What to See in England
By Gordon Home
Public Domain Books
The Isle of Athelney, and Sedgemoor
THE SCENE OF MONMOUTH’S DEFEAT
=How to get there.=–Train from Paddington. Great Western Rly. =Nearest Station.=–Athelney. =Distance from London.=–150-1/2 miles. =Average Time.=–Varies between 4-1/2 to 5-3/4 hours.
1st 2nd 3rd =Fares.=–Single 26s. 8d. 16s. 8d. 13s. 4d. Return 53s. 4d. 33s. 4d. 26s. 8d.
=Accommodation Obtainable.=–"Railway Hotel.”
The Isle of Athelney, the hiding-place of Alfred the Great, at the time when the fortunes of England lay trembling in the balance, is a slightly elevated plot of land where the river Parret joins the Tone. In Alfred’s days it was a small island surrounded by an impenetrable morass, and thickly grown with alders. Here tradition places the hut in which the king, deep in thought, allowed the good wife’s cakes to burn. Soon a little band of faithful followers joined Alfred, and together they built a causeway over the marshes, eventually constructing a fort from which successful sallies were made against the Danes in the vicinity. The rally of the Saxons round their intrepid king resulted in the victory of Ethandune, and out of gratitude for his success, Alfred built on the island an abbey, of which a few relics, including the famous Alfred Jewel, remain to-day. A monument erected by Mr. John Slade marks the spot.
A mile to the north is Boroughbridge with its solitary hill, on which many believe that Alfred built his chief fort.
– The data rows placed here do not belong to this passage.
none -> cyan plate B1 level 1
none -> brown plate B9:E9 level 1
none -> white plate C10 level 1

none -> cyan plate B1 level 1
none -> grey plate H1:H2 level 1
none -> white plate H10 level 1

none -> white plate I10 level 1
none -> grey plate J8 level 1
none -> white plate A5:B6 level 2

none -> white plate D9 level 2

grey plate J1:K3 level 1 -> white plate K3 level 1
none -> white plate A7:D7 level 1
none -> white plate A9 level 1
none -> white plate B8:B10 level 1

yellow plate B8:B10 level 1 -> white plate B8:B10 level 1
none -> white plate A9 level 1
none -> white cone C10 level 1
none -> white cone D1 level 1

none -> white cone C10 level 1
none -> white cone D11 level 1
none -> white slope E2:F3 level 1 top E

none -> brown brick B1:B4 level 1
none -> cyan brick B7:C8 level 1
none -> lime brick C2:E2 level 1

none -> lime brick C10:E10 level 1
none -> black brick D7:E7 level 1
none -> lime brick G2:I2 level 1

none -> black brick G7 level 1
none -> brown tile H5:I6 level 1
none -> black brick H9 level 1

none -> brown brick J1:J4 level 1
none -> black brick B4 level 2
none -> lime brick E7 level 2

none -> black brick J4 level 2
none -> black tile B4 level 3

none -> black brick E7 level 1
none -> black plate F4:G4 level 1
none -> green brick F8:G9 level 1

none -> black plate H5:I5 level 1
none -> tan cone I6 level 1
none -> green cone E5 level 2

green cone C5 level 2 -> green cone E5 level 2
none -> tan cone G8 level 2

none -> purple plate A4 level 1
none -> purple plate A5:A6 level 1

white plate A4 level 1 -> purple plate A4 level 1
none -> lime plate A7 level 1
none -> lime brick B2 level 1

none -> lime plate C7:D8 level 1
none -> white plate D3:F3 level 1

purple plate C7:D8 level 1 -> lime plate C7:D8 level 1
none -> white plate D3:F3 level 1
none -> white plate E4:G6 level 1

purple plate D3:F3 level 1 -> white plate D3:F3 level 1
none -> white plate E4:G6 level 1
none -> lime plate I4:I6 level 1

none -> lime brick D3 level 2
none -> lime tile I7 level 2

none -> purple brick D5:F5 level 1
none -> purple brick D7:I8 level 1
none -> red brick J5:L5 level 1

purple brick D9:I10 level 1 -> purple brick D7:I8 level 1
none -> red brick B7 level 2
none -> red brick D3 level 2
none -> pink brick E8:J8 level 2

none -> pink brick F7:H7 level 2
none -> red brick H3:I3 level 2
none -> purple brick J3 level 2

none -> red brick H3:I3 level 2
The hill is now crowned by the ruins of St. Michael’s Church, St. Michael being the saint whose name is associated with most of our hill-top shrines. Ling, the next village, is thought to be a corruption of Atheling.
Athelney is on the edge of the flat valley of Sedgemoor, the scene of Monmouth’s defeat in 1685. The royal troops were quartered in the villages of Weston Zoyland, Middlezoy, and Chedzoy, their headquarters being Weston Zoyland, round which the battle raged most fiercely. Knowing the carelessness that prevailed in the royal camp, Monmouth attempted a night attack. On Sunday night, July 5, therefore, his troops stole out. But they were foiled and trapped by the broad ditches called “rhines,” in which they lost their way in a helpless fashion, and a pistol that went off in the confusion roused the Royalists, with the result that Monmouth’s followers were hopelessly routed, a thousand being slain.
[Illustration: THE “ISLAND” OF ATHELNEY.
The Alfred memorial is in the foreground, and in the distance is the “Mump,” the lonely hill surmounted by the ruined church of Boroughbridge.]